WHAT YOU ARE ASKED TO DO: Among the entries below, find the lines that hold the word "param" and report them.

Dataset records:

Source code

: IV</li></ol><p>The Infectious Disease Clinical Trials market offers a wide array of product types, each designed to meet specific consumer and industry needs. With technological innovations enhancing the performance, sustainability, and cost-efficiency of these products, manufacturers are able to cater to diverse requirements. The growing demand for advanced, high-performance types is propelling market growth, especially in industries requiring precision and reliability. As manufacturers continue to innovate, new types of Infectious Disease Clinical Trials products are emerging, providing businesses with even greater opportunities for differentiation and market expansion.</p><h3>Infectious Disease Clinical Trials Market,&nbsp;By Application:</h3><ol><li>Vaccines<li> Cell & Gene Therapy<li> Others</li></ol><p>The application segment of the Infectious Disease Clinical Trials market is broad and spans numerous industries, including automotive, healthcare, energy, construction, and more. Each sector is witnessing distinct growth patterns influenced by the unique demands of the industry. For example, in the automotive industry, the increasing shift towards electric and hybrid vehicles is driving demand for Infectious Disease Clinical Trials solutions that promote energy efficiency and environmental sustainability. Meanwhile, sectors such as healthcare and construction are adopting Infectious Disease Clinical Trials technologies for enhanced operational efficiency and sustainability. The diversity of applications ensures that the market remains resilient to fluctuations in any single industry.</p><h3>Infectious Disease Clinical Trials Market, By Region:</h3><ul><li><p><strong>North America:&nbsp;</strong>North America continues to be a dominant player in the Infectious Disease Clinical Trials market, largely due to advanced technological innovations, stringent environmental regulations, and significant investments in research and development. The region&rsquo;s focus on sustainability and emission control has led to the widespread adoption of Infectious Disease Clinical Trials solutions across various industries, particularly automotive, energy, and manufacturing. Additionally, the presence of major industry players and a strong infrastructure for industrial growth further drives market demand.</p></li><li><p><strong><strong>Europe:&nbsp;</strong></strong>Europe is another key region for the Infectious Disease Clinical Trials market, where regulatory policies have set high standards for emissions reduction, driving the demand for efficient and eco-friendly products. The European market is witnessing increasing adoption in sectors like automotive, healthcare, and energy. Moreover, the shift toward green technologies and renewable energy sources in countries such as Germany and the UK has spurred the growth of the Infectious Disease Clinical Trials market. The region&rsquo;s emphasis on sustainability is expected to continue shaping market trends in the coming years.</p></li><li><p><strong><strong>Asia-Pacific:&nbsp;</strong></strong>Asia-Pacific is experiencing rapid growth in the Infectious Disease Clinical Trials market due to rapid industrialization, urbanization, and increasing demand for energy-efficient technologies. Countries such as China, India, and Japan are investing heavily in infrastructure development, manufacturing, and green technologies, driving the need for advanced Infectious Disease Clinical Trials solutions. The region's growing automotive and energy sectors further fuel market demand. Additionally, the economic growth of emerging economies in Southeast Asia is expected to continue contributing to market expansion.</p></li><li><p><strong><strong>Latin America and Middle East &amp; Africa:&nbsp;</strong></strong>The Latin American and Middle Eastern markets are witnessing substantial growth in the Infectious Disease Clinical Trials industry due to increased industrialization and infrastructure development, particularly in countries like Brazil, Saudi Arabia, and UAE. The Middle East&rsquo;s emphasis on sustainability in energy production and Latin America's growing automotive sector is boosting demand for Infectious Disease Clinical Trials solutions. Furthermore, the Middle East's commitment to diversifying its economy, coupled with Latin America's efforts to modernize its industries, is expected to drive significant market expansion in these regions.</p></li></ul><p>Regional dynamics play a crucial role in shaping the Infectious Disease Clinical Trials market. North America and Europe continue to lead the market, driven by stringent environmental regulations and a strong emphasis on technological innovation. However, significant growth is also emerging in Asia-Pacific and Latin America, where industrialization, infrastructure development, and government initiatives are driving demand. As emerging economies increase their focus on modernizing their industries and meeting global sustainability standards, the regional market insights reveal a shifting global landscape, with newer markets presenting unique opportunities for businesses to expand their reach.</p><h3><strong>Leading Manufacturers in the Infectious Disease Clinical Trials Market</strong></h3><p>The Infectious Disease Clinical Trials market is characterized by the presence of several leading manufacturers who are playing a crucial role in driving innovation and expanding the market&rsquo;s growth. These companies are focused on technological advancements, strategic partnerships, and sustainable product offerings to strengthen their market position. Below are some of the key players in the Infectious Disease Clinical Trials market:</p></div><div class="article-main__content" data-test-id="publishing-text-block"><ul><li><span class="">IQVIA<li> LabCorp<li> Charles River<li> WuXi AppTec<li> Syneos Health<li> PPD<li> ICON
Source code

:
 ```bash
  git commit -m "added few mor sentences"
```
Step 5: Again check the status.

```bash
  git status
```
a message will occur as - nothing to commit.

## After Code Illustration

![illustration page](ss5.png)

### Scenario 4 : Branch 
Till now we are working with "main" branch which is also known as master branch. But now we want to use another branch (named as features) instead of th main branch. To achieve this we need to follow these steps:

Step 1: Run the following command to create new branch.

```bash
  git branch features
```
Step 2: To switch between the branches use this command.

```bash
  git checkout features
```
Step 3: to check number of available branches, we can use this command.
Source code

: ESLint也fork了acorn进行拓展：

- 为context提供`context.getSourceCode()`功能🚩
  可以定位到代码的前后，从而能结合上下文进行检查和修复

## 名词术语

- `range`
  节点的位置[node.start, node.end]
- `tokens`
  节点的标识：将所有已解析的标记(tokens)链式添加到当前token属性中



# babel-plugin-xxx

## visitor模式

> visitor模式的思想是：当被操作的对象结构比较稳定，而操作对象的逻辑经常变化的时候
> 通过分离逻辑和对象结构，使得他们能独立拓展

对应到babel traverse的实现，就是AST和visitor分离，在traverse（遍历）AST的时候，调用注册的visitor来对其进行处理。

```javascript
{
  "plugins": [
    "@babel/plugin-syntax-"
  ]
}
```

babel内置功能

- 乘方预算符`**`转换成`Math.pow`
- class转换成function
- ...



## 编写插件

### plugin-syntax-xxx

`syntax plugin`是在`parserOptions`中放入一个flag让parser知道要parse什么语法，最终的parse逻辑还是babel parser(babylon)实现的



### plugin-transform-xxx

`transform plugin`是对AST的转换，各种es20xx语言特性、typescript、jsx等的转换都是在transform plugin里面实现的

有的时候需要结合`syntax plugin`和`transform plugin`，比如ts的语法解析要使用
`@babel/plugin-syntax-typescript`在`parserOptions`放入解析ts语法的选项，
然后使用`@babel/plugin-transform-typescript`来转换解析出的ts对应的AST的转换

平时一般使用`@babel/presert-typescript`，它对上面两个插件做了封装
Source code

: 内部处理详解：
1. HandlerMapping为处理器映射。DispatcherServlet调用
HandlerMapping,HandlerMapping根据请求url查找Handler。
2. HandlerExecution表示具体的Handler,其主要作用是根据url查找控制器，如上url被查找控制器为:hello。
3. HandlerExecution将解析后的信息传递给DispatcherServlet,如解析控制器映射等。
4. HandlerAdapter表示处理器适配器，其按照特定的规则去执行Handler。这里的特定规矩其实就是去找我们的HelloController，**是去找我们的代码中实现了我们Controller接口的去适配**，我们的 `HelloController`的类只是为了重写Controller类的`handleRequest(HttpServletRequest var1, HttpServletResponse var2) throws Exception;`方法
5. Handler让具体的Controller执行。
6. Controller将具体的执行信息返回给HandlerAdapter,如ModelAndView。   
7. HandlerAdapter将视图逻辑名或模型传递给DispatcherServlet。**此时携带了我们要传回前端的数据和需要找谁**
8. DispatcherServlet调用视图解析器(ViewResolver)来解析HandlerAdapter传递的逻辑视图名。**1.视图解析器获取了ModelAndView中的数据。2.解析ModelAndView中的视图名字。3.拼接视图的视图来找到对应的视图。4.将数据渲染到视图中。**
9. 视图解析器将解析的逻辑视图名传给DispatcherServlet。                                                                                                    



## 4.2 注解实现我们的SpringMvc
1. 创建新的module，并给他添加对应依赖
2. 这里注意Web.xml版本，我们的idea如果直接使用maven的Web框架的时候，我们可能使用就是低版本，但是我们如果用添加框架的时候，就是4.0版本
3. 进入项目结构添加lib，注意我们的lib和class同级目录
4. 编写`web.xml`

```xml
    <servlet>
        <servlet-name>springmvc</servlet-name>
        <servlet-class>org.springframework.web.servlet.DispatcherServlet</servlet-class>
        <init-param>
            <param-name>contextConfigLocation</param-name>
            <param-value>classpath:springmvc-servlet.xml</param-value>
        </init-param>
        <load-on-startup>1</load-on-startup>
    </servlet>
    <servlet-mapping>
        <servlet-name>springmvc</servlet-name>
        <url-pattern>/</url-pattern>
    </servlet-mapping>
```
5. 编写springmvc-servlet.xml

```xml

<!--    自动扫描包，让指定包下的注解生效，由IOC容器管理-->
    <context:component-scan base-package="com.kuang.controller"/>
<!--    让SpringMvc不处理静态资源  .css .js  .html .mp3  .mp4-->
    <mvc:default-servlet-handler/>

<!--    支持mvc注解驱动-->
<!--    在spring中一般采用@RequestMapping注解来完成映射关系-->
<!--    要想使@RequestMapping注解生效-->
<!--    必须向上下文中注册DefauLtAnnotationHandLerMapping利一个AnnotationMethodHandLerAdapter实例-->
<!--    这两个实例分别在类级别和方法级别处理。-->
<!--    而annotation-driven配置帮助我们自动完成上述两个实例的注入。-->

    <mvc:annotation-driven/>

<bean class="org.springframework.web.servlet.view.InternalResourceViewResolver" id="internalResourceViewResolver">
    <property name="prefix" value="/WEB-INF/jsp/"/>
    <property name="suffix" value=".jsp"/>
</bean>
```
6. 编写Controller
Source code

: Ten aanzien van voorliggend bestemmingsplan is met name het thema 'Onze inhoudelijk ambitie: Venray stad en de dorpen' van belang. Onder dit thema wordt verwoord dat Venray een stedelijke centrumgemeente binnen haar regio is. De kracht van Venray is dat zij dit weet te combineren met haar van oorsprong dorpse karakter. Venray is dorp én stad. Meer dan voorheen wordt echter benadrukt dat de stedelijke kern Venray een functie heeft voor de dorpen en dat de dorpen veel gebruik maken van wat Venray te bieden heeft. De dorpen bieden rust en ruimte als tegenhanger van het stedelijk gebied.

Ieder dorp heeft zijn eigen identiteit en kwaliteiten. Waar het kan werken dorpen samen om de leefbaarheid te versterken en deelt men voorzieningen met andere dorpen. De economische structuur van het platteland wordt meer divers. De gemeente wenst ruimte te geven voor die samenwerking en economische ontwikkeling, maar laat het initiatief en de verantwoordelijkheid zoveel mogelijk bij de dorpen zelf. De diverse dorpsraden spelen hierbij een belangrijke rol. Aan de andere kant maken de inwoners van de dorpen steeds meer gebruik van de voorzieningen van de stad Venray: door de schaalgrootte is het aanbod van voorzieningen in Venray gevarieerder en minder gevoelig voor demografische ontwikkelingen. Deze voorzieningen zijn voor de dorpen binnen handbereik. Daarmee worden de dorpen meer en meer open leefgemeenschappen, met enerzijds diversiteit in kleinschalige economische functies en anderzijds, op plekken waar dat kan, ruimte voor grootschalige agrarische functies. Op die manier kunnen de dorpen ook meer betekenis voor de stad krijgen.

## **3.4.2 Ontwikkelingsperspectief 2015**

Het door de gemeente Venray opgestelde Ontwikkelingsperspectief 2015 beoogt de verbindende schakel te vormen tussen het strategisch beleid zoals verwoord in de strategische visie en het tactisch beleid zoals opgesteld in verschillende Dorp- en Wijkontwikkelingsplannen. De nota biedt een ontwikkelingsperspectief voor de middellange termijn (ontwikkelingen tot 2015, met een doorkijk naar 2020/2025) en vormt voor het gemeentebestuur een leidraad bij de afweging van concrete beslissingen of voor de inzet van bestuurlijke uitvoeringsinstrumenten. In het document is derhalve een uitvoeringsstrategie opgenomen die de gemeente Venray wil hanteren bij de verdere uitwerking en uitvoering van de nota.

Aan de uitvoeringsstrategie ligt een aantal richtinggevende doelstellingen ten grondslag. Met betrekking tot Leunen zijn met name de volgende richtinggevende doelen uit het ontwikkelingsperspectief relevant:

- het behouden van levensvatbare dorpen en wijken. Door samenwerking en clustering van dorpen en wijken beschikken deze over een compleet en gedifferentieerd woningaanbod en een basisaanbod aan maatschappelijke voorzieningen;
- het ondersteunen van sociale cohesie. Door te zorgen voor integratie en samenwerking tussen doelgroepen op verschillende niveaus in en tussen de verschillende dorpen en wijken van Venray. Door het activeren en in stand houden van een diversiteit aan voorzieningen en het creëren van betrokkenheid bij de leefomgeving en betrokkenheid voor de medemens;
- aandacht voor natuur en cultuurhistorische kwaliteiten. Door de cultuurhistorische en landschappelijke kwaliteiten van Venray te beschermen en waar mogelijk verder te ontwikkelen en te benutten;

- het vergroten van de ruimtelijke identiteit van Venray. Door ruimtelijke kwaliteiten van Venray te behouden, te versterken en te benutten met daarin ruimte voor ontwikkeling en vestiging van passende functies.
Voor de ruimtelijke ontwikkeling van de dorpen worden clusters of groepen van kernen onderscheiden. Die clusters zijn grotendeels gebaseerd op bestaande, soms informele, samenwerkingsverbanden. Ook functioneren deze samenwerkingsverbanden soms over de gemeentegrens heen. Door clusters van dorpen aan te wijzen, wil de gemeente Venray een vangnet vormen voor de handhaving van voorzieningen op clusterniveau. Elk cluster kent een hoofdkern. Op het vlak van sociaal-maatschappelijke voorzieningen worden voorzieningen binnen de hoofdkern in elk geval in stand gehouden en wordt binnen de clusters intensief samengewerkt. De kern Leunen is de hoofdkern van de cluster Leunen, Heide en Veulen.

YOUR RESPONSE:
        <init-param>
            <param-name>contextConfigLocation</param-name>
            <param-value>classpath:springmvc-servlet.xml</param-value>
        </init-param>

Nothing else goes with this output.